Viele suchen Trost in der Kirche
Aber die meisten Menschen suchen wohl eher traditionellen Trost in dieser ersten Friedensweihnacht: Alle Kirchen, die nicht in Trümmern liegen, sind voll am Heiligabend 1945. Die große alte Dame der FDP, Hildegard Hamm-Brücher, erinnerte sich genau daran:
"Die Weihnachtsbotschaft war deshalb eben so wichtig, weil man ja selber sozusagen beinahe nur im Stall lebte und nicht wusste, was der nächste Tag bringt, und die Hoffnung des Engels, der zu den Hirten kommt, das konnte man sich alles vorstellen - ganz lebendig."
Viele Frauen sind allein mit ihren Kindern, trauern um die gefallenen Männer und Väter oder hoffen auf eine Rückkehr der Kriegsgefangenen.
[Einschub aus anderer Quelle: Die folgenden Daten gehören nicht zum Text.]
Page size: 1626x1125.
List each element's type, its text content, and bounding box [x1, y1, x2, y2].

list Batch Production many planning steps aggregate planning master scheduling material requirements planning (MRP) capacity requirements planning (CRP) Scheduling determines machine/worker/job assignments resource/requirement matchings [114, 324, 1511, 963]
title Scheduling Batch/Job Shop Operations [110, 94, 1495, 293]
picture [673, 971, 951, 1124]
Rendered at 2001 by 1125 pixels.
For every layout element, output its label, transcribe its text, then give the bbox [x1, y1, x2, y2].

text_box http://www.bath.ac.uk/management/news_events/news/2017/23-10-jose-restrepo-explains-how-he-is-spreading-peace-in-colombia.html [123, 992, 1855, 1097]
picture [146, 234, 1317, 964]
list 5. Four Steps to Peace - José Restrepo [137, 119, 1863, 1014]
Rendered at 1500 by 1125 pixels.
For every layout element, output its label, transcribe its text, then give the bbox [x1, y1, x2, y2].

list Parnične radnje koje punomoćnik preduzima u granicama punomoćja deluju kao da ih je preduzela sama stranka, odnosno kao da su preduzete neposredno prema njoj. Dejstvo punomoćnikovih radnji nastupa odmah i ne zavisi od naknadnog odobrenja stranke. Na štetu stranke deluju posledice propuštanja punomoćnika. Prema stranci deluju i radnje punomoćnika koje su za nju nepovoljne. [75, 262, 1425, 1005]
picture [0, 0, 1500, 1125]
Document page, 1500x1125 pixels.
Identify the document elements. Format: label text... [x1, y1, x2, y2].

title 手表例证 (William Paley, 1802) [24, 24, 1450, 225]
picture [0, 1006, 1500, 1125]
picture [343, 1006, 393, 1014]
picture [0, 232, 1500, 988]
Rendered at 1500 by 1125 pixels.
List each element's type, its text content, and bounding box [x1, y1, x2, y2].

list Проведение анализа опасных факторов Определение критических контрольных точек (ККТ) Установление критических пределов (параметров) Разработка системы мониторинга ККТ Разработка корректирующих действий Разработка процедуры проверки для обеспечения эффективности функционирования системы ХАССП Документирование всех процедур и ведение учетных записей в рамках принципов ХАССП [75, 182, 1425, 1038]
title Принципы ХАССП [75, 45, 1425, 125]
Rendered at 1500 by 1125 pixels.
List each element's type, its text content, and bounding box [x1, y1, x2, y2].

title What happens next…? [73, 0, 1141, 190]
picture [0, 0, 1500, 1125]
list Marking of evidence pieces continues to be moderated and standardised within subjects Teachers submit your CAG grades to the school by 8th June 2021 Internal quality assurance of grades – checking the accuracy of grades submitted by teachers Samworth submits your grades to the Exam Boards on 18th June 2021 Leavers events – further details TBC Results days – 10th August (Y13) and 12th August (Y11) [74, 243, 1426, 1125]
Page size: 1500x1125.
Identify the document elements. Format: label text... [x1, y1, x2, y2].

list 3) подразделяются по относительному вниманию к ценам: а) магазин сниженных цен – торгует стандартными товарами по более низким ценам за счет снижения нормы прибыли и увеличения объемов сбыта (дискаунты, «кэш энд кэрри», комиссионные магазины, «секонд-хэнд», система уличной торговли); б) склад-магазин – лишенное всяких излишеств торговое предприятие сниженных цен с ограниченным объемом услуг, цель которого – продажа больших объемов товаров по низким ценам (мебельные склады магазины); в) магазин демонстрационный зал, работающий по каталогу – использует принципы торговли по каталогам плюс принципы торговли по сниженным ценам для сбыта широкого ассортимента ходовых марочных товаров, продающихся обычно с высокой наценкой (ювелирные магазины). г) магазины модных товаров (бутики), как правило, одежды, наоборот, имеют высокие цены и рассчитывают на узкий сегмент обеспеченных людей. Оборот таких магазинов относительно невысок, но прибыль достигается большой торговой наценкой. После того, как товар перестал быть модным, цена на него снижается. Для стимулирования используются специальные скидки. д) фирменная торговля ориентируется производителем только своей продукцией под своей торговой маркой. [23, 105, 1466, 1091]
Und abertausende Flüchtlinge aus den ehemaligen Ostgebieten drängen sich verzweifelt in den Auffanglagern und Notunterkünften.
"Einsam und im Armenhaus der Welt"
"Das deutsche Volk muss diese erste Weihnacht des Friedens sehr einsam begehen. Einsam und im Armenhaus der Welt. Das ist nach all dem Geschehen nicht verwunderlich", sagt die Reporterlegende Peter von Zahn in einem sehr eindringlichen Rundfunkkommentar im damaligen Sender Hamburg an Heiligabend 1945.
"Wir werden Zeit haben, uns nachdenklich zu betrachten, und wir werden dann vielleicht zu unserem Erstaunen feststellen, dass wir nicht am Ende unserer Möglichkeiten sind."